- [EXERCISE]
Copy every text line of the rows below word for word, leaving the pictures out of your answer.

Recorded data
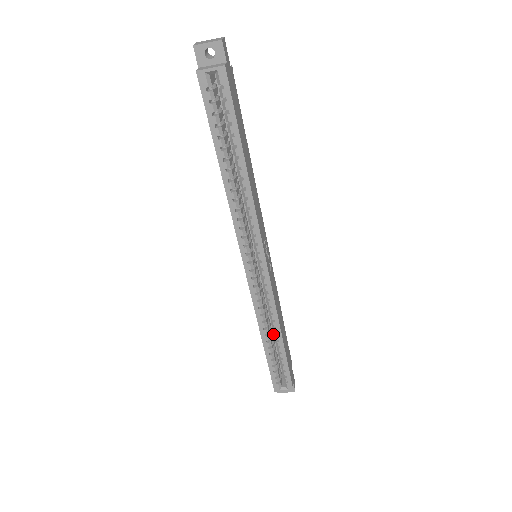
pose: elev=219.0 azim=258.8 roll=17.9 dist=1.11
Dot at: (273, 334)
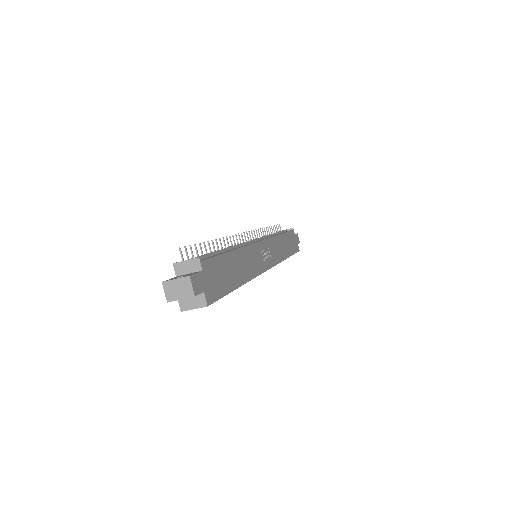
Dot at: occluded
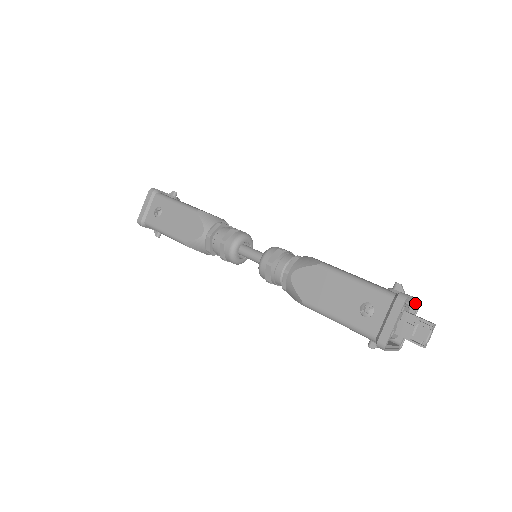
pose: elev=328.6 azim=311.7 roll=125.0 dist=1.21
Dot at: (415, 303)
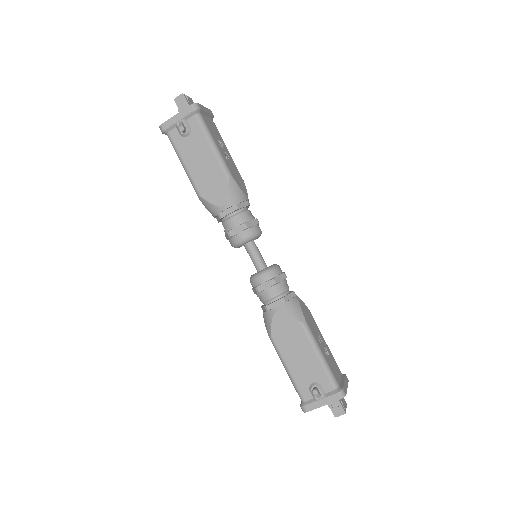
Dot at: (332, 400)
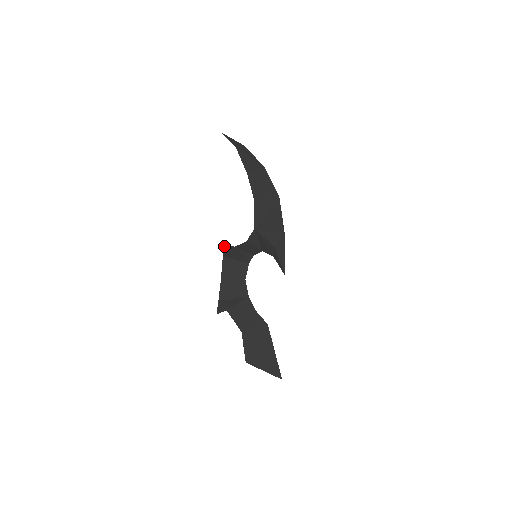
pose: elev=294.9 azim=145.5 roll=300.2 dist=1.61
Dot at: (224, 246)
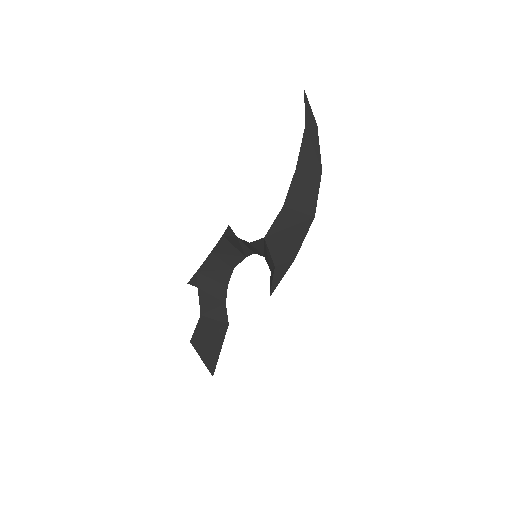
Dot at: (228, 227)
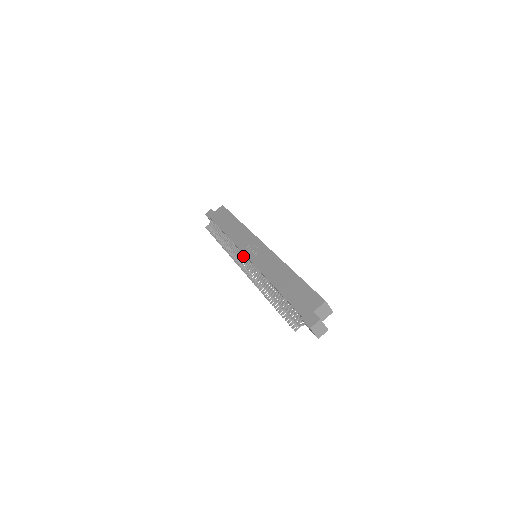
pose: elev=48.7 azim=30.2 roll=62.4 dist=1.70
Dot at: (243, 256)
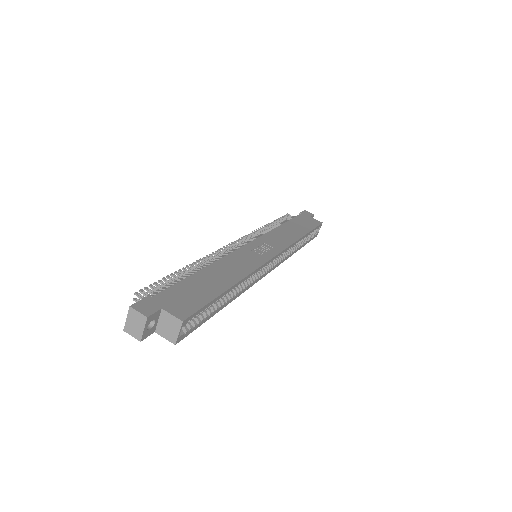
Dot at: occluded
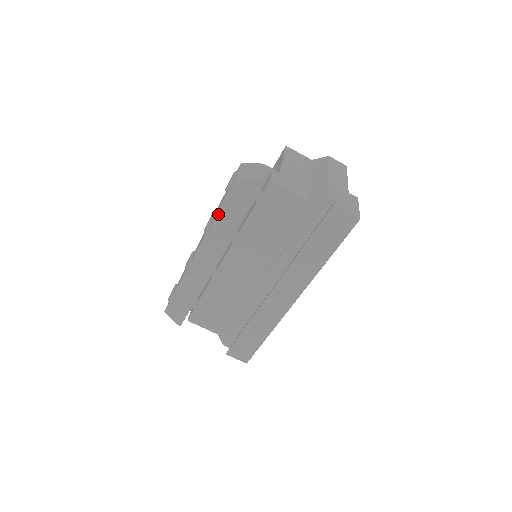
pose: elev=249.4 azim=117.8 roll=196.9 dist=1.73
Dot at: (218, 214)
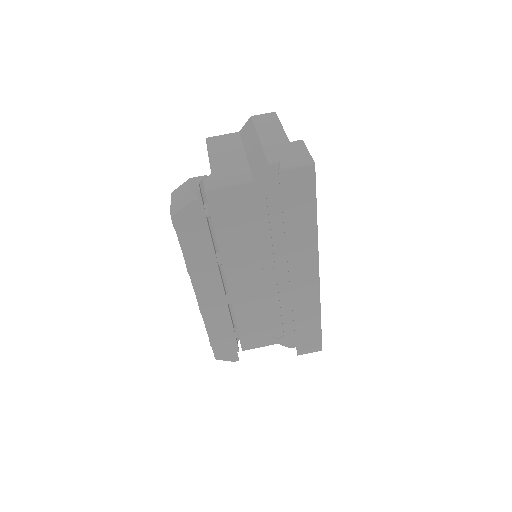
Dot at: (185, 255)
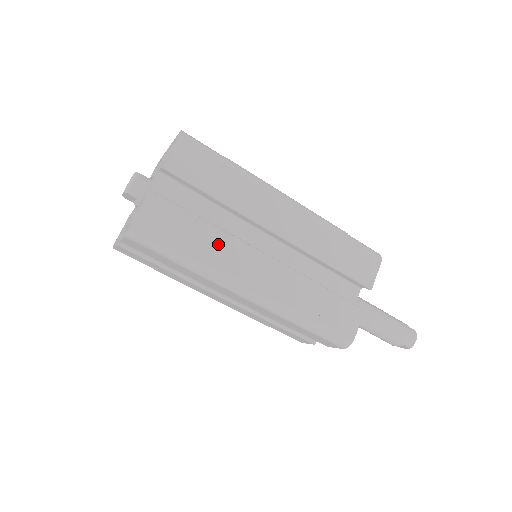
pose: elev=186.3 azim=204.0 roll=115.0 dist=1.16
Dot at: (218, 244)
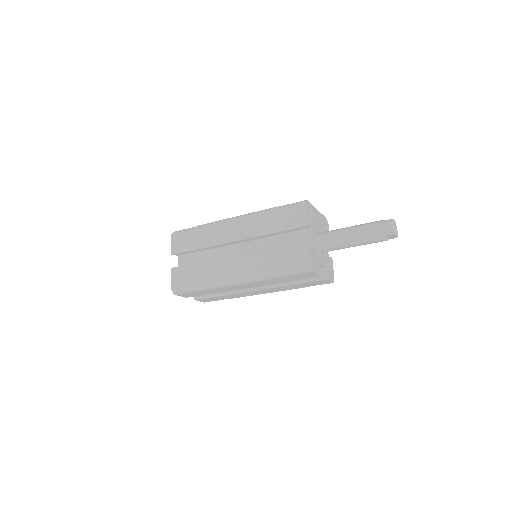
Dot at: (209, 269)
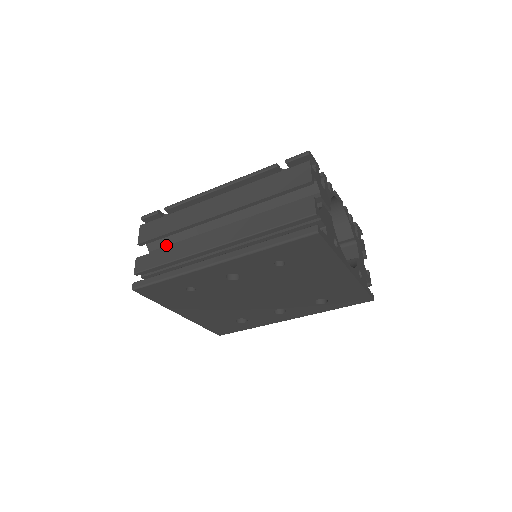
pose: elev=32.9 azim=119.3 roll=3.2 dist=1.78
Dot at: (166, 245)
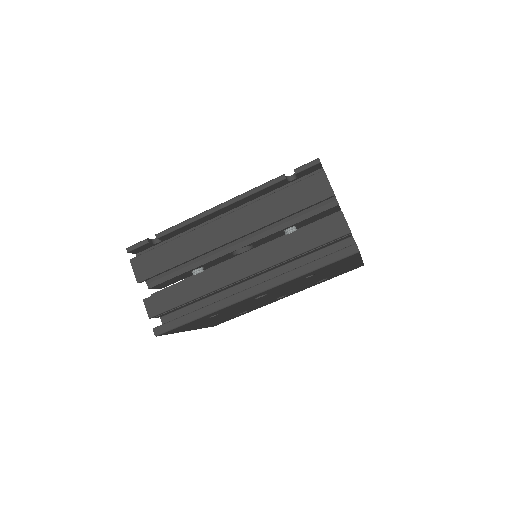
Dot at: (167, 274)
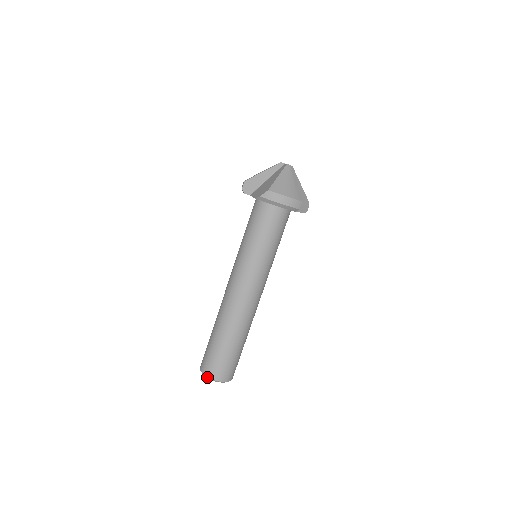
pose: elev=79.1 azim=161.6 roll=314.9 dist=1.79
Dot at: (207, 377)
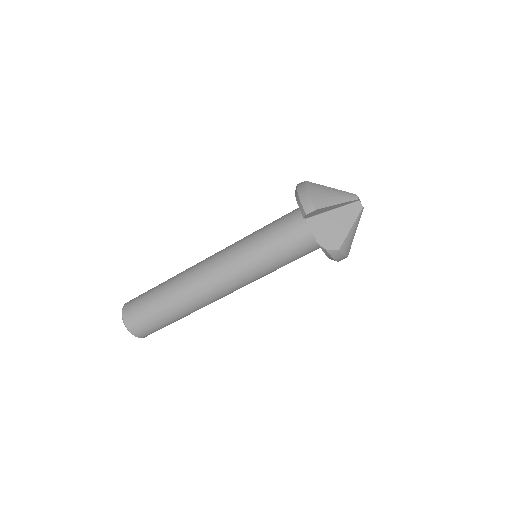
Dot at: (133, 334)
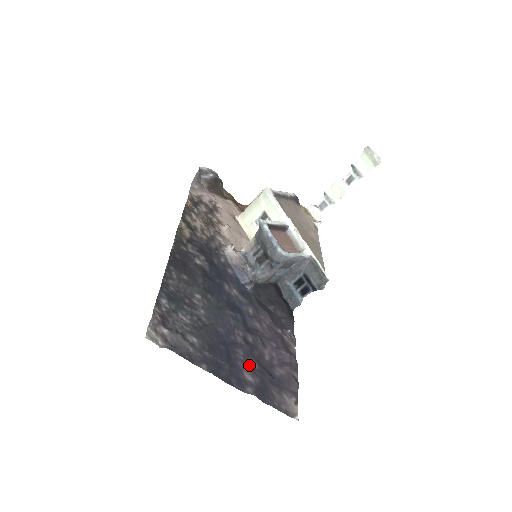
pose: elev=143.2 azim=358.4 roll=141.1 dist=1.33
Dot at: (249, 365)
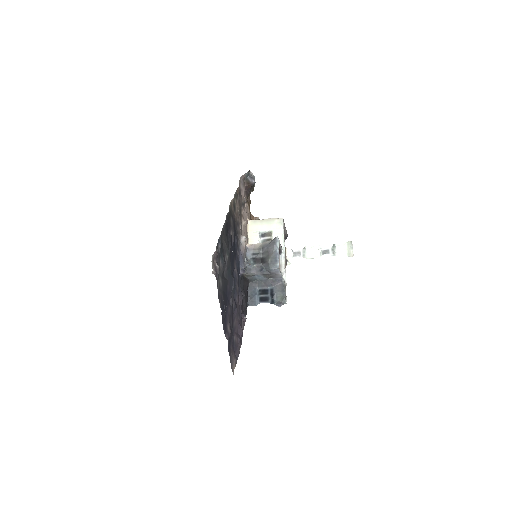
Dot at: (230, 321)
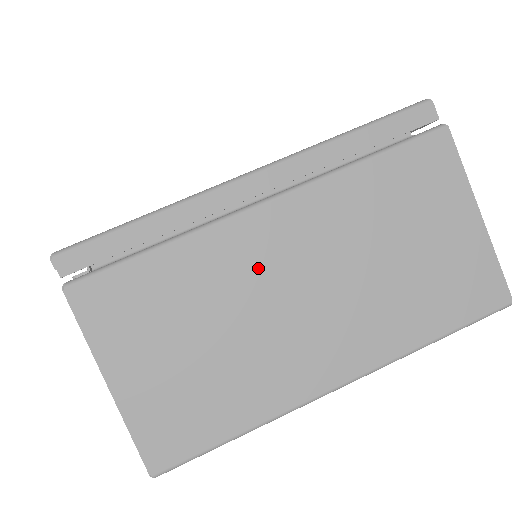
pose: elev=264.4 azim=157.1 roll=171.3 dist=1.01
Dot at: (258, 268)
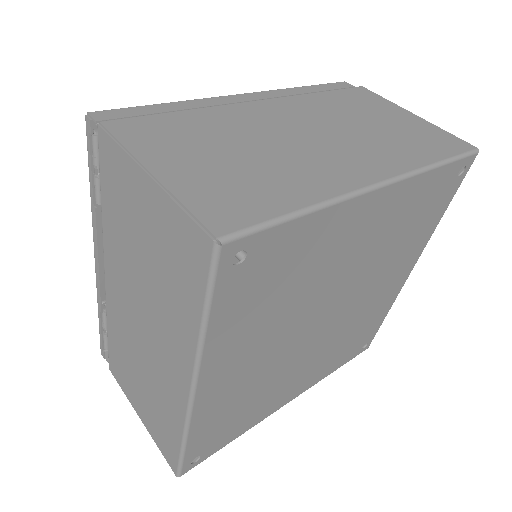
Dot at: (268, 123)
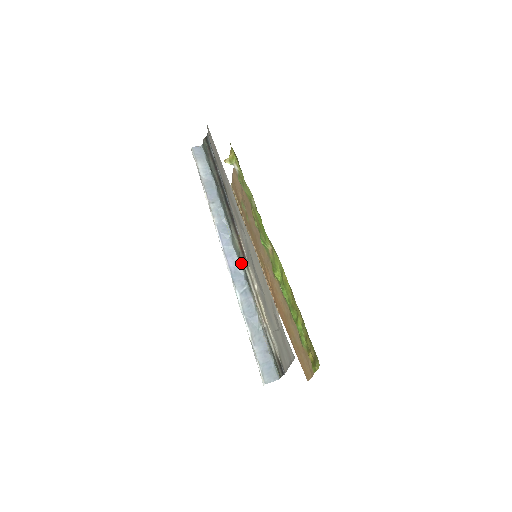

- [ANSWER TO THE TASK]
pose: elev=219.0 azim=258.8 roll=17.9 dist=1.11
Dot at: (273, 334)
Dot at: occluded
pose: elev=328.6 azim=311.7 roll=125.0 dist=1.21
Dot at: (415, 303)
Dot at: (332, 400)
pose: elev=294.9 azim=145.5 roll=300.2 dist=1.61
Dot at: (224, 246)
Dot at: (228, 227)
pose: elev=48.7 azim=30.2 roll=62.4 dist=1.70
Dot at: (243, 256)
Dot at: occluded
pose: elev=249.4 azim=117.8 roll=196.9 dist=1.73
Dot at: (218, 214)
Dot at: (185, 255)
pose: elev=186.3 azim=204.0 roll=115.0 dist=1.16
Dot at: (218, 244)
Dot at: (209, 269)
pose: elev=32.9 azim=119.3 roll=3.2 dist=1.78
Dot at: (166, 245)
Dot at: (167, 274)
pose: elev=79.1 azim=161.6 roll=314.9 dist=1.79
Dot at: (207, 377)
Dot at: (133, 334)
pose: elev=143.2 azim=358.4 roll=141.1 dist=1.33
Dot at: (249, 365)
Dot at: (230, 321)
pose: elev=264.4 azim=157.1 roll=171.3 dist=1.01
Dot at: (258, 268)
Dot at: (268, 123)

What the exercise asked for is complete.